Josh Cobb, Founder and CEO, Jefferson Communications

“My view is transform or die. The communications industry is changing faster than most business leaders can track, and margins are being squeezed as a result. As a corporate communications agency delivering public relations and public affairs in the City of London, we’re trying to integrate AI tools into our workflows wherever possible to improve our efficiency, while ensuring the quality and consistency of our work remains outstanding.
“We’ve experienced subscription creep as we trial and test new tools, some barely used if they don’t suit our ways of working, but overall there’s a clear net benefit in productivity that the costs, even when creeping up, are worth it. We experienced a significant disruption when migrating our main AI system from one provider to another, which wasn’t quick or easy, but now we’re in an integrated suite which increases the team’s productivity far beyond the costs of the service provision.

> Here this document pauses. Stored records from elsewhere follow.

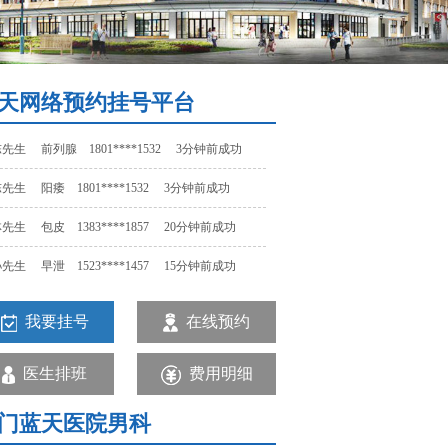
先生 包皮 1383****1857 20分钟前成功
先生 早泄 1523****1457 15分钟前成功
天网络预约挂号平台
先生 尿道炎 1375****7195 12分钟前成功
先生 前列腺 1801****1532 3分钟前成功
先生 阳痿 1801****1532 3分钟前成功
先生 包皮 1383****1857 20分钟前成功
先生 早泄 1523****1457 15分钟前成功
先生 尿道炎 1375****7195 12分钟前成功
我要挂号
在线预约
先生 前列腺 1801****1532 3分钟前成功
医生排班
费用明细
门蓝天医院男科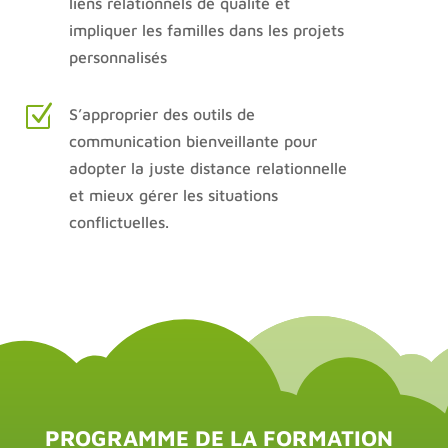
liens relationnels de qualité et
impliquer les familles dans les projets
personnalisés
Z
S’approprier des outils de
communication bienveillante pour
adopter la juste distance relationnelle
et mieux gérer les situations
conflictuelles.
PROGRAMME DE LA FORMATION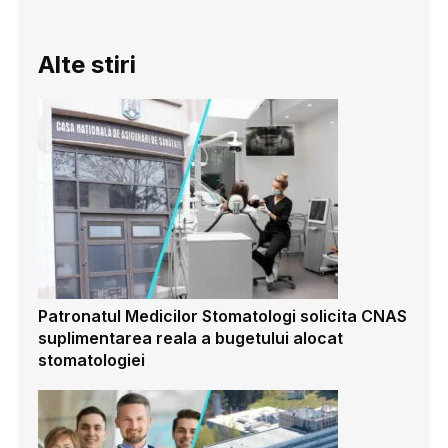
Alte stiri
Patronatul Medicilor Stomatologi solicita CNAS
suplimentarea reala a bugetului alocat
stomatologiei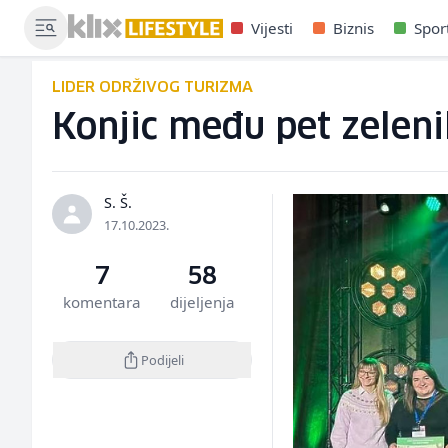
Vijesti
Biznis
Spor
LIDER ODRŽIVOG TURIZMA
Konjic među pet zelenih
S. Š.
17.10.2023.
7
58
komentara
dijeljenja
Podijeli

“Importantly, the more AI-generated content that floods the market, the more our clients value a human-first strategy and writing, even if that writing is supported by AI research. Rely too heavily on AI for content and you lose the ability to think and work strategically, which is what clients pay us for.”
Simon Bocca, CEO and Founder, PayCaptain

“It’s important to recognise that for SMEs, it’s not just about explicit credit-card-linked AI spend on LLM tools, but also about utilising AI in operational functions to achieve better efficiency and improve margins. At PayCaptain, our payroll technology uses both AI and automation functionality to help hundreds of SME payroll teams ensure payslips are accurate and compliant while saving significant time every month on manual input, error checking and corrections.
“AI doesn’t run payroll, but it can check for mistakes and anomalies before payslips are used, protecting employees from incorrect pay and employers from compliance breaches. This enables payroll teams to focus on strategic and employee-facing work, which is better for everyone, both from a culture and cost perspective. It’s a good example of how AI tools can empower ambitious SMEs on their growth journey without adding cost. Every SME will already be using multiple operational solutions across different parts of the business.”